Homeless and displaced people are one of the most marginalized communities in our society. Within classical music culture this is particularly apparent. Inside the concert hall, homeless people are persona non grata. However, they are certainly in need of the gift of music, which has the capacity to restore dignity and beauty to every human’s experience.
Since writing “Making a Musical Difference
” a month ago, I connected with St. Francis Center
in Denver. St. Francis offers a safe haven, day services, and employment programs for homeless people who congregate on the 16th Street Mall and surrounding parks in downtown Denver. The local non-profit “provides a place for transformation,” welcoming between 700 people on an average day and up to 900 on their busier days.

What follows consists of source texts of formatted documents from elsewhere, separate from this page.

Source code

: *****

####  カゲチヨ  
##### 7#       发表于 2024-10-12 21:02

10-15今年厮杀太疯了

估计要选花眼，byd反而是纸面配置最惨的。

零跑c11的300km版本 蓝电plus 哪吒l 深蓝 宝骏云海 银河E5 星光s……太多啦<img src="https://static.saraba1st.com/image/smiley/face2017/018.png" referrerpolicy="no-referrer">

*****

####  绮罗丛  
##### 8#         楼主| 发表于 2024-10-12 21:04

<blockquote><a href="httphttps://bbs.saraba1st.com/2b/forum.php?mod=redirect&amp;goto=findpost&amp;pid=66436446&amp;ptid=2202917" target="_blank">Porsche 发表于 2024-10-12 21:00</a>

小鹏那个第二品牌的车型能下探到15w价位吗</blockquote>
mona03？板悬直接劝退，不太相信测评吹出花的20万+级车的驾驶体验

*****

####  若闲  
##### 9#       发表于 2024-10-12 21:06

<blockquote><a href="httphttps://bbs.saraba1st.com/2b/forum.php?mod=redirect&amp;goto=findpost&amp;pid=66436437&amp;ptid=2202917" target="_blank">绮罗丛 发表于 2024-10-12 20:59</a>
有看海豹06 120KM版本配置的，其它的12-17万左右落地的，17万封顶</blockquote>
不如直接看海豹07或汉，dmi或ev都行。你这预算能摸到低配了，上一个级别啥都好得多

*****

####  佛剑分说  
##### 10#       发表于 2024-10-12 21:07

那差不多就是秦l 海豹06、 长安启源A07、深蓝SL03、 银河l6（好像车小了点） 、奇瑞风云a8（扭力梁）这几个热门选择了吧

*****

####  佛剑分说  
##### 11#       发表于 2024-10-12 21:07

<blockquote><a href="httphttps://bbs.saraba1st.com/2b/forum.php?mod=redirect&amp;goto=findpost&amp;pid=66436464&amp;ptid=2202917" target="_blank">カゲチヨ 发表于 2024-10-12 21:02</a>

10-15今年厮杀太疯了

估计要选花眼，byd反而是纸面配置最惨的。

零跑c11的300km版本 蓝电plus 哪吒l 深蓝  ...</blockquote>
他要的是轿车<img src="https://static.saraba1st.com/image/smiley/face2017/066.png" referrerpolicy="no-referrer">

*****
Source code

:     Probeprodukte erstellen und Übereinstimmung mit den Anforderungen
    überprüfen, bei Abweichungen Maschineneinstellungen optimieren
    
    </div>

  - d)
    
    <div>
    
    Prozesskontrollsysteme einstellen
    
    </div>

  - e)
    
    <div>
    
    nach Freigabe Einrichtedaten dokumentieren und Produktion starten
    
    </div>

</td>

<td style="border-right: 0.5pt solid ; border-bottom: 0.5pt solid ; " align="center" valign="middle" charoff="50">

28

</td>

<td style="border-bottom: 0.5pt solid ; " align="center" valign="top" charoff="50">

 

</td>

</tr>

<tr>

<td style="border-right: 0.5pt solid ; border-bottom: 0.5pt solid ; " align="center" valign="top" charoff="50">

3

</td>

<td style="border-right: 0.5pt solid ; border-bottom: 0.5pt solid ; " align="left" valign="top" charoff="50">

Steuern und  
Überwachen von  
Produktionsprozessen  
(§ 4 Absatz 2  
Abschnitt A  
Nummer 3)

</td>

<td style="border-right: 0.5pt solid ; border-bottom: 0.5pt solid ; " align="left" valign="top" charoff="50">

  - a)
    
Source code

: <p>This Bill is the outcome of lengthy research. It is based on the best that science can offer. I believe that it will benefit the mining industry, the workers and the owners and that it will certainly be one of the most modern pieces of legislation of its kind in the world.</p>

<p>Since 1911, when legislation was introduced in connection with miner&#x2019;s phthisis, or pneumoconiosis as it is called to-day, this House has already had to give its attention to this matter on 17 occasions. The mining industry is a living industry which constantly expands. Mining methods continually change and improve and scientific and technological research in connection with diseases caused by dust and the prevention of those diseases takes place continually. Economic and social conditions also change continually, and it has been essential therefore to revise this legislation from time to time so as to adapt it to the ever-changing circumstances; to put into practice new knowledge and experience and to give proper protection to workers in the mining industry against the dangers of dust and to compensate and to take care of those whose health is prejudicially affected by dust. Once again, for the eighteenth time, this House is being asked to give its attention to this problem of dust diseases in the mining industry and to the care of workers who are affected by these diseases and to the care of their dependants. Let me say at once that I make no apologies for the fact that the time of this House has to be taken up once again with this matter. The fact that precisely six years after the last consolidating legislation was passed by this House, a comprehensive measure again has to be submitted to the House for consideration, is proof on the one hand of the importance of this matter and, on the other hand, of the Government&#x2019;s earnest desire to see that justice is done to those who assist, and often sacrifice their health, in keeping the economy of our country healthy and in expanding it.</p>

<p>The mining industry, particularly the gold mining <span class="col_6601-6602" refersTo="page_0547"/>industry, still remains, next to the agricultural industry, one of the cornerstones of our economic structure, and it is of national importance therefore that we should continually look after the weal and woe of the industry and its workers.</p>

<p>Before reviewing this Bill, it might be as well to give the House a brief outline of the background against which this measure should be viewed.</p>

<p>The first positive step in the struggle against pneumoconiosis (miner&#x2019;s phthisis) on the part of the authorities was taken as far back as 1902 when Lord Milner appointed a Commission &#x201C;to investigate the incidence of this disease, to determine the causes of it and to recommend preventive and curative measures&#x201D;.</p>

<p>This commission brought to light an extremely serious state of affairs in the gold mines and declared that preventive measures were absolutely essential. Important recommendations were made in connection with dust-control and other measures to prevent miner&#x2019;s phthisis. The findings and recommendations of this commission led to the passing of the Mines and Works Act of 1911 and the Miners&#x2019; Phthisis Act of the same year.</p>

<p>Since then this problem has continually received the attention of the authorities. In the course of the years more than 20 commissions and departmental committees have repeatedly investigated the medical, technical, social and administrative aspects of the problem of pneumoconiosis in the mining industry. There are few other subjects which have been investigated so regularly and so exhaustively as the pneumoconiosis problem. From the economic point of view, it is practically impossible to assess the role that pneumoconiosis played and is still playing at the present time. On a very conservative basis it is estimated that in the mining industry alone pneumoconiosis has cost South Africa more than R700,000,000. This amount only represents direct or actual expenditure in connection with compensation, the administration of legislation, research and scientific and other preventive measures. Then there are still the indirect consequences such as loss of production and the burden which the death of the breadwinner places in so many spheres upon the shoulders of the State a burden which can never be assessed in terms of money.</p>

On Wednesday, I gave my first official performance at St. Francis. While many of the guests don’t have much exposure to classical music, they received my performance graciously, expressing their appreciation through scattered applause and words of thanks. I believe, given time, music will work its restorative magic.
I look forward to performing bi-weekly at St. Francis Center throughout the summer. I believe that music can transform lives, offering hope, beauty and dignity to those whom our society often overlooks. I am reminded of the words of Peter Maurin: “Modern society calls the beggar “bum” and “panhandler” and gives him the bum’s rush. But the Greeks used to say that people in need are the ambassadors of the gods.”
Exodus 3 presents a wonderfully inspiring discussion between Moses and God. When God calls Moses to deliver the Jewish people from Egypt, Moses doubts what he is hearing saying, “Who am I? I’m not qualified.” God is the one who is qualified, and He works through us if we allow Him to. God spoke into Moses’ doubt and inadequacies. In the passage from Exodus, He makes that clear saying, tell them (the Jewish people) that God sent you. God doesn’t call the qualified. He qualifies the called.
Reflection Question: What doubts do you have today and how are you letting God speak into your situation?
Today’s Prayer: God, you speak into our hearts when we are facing challenges. Help us to hear your voice over the doubts that so often seem to drown it out. Amen.